→ Description of the task: Copy the report below on Huobi's founder selling his stake, word for word and in full.

→ Document excerpt:
++++++++++

Huobi’s Founder Looking to Sell His Stake in the Company for $3 Billion (Report)

huobi leon li

The founder of the cryptocurrency exchange Huobi Group – Leon Li – is said to be in talks with numerous investors regarding selling his majority stake in the firm for nearly $3 billion. Some of those in discussion with him are supposedly Justin Sun and Sam Bankman-Fried.

  • As reported by Bloomberg, the Chinese crypto mogul Leon Li seeks to sell his stake in Huobi, which represents 60% of the entity he established nearly ten years ago.
  • According to people familiar with the matter, Li has informed major financial backers of his firm, including ZhenFund and Sequoia China, about his decision. The deal (which is expected to range between $2 billion and $3 billion) could be signed as soon as the end of August. A spokesman confirmed Li’s intentions, saying:

He hopes that the new shareholders will be more powerful and resourceful and that they will value the Huobi brand and invest more capital and energy to drive the growth of Huobi.

  • Prominent names in the sector, such as Justin Sun and Sam Bankman-Fried, are rumored to be some of the potential buyers. However, Sun said he had not discussed the deal with Li, while an FTX spokesperson declined to comment.
  • A separate report released a month ago also hinted at Li’s intentions to sell his stake in the trading venue. Back then, many joked that Sam Bankman-Fried had the best chances to ink an agreement with Huobi’s executive since FTX had been on a shopping spree during the bear market.

++++++++++

[Joint position lists]

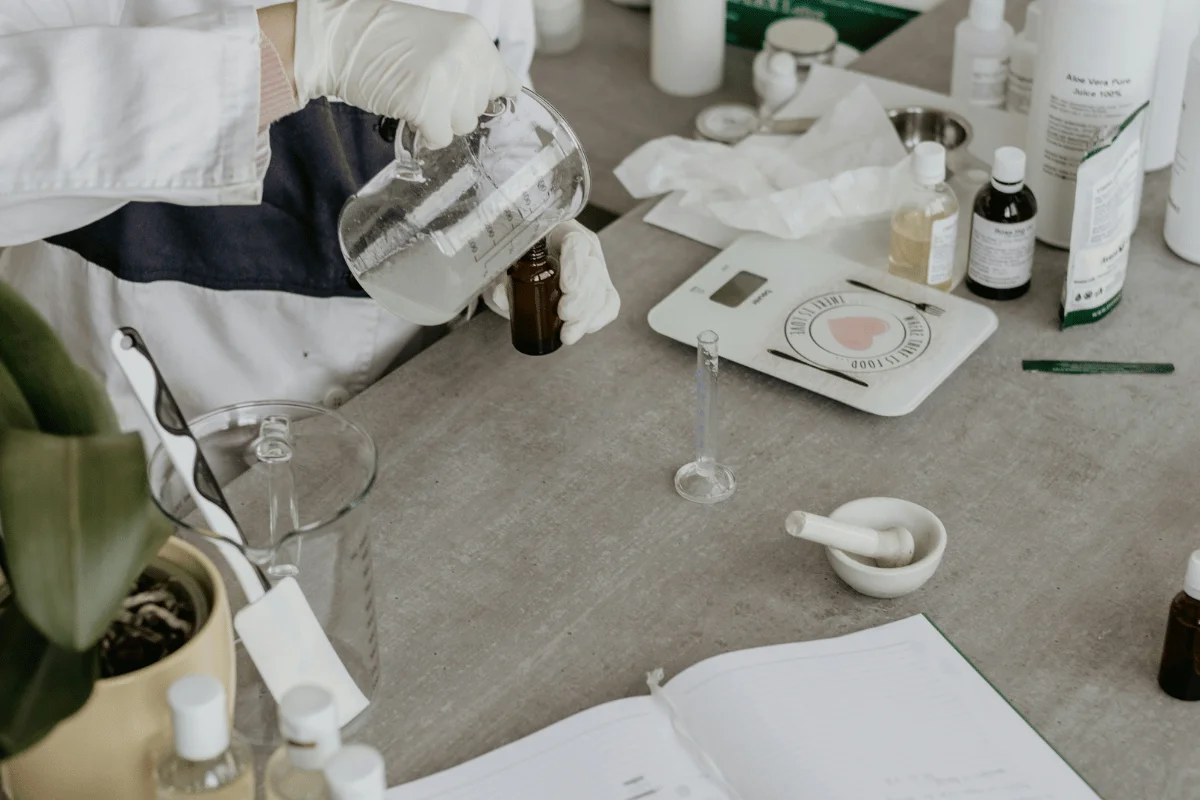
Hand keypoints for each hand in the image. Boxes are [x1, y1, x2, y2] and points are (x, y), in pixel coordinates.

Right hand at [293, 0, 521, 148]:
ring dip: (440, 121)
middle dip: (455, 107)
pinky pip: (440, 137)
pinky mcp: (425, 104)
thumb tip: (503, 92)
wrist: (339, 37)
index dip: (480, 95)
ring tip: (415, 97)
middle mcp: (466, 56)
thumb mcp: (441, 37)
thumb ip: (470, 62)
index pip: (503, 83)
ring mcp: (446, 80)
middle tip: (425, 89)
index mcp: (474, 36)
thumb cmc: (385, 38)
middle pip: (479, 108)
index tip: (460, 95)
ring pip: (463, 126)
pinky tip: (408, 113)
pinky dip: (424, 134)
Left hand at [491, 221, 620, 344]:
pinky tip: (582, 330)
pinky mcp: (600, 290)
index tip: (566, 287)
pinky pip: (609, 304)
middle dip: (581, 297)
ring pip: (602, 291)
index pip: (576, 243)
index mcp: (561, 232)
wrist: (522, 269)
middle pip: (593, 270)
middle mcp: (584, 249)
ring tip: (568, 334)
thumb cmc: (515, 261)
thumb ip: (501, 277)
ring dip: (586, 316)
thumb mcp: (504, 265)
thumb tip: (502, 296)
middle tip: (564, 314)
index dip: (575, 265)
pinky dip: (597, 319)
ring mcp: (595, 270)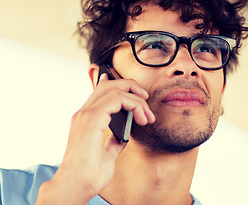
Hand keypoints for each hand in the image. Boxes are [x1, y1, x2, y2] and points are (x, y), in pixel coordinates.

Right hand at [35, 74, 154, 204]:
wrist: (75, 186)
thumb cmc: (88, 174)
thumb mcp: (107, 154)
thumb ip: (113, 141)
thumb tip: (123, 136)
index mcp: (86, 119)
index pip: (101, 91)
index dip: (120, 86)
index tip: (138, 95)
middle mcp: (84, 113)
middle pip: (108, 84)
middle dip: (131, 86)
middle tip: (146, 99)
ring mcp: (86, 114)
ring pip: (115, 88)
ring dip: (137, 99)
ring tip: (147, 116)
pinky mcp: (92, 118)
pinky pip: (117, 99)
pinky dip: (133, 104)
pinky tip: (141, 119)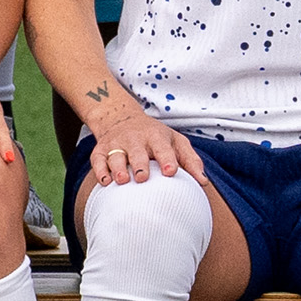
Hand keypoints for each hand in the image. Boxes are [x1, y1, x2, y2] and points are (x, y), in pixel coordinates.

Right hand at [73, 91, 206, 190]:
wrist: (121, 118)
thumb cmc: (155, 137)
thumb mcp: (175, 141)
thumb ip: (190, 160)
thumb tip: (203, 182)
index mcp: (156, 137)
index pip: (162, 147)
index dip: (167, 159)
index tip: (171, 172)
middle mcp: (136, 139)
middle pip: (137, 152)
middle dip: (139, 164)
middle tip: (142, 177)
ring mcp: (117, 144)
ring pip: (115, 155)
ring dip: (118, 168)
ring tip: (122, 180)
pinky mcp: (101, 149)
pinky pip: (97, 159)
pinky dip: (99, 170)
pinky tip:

++++++++++

→ Solution below:
Huobi’s Founder Looking to Sell His Stake in the Company for $3 Billion (Report)

huobi leon li

The founder of the cryptocurrency exchange Huobi Group – Leon Li – is said to be in talks with numerous investors regarding selling his majority stake in the firm for nearly $3 billion. Some of those in discussion with him are supposedly Justin Sun and Sam Bankman-Fried.

  • As reported by Bloomberg, the Chinese crypto mogul Leon Li seeks to sell his stake in Huobi, which represents 60% of the entity he established nearly ten years ago.
  • According to people familiar with the matter, Li has informed major financial backers of his firm, including ZhenFund and Sequoia China, about his decision. The deal (which is expected to range between $2 billion and $3 billion) could be signed as soon as the end of August. A spokesman confirmed Li’s intentions, saying:

He hopes that the new shareholders will be more powerful and resourceful and that they will value the Huobi brand and invest more capital and energy to drive the growth of Huobi.

  • Prominent names in the sector, such as Justin Sun and Sam Bankman-Fried, are rumored to be some of the potential buyers. However, Sun said he had not discussed the deal with Li, while an FTX spokesperson declined to comment.
  • A separate report released a month ago also hinted at Li’s intentions to sell his stake in the trading venue. Back then, many joked that Sam Bankman-Fried had the best chances to ink an agreement with Huobi’s executive since FTX had been on a shopping spree during the bear market.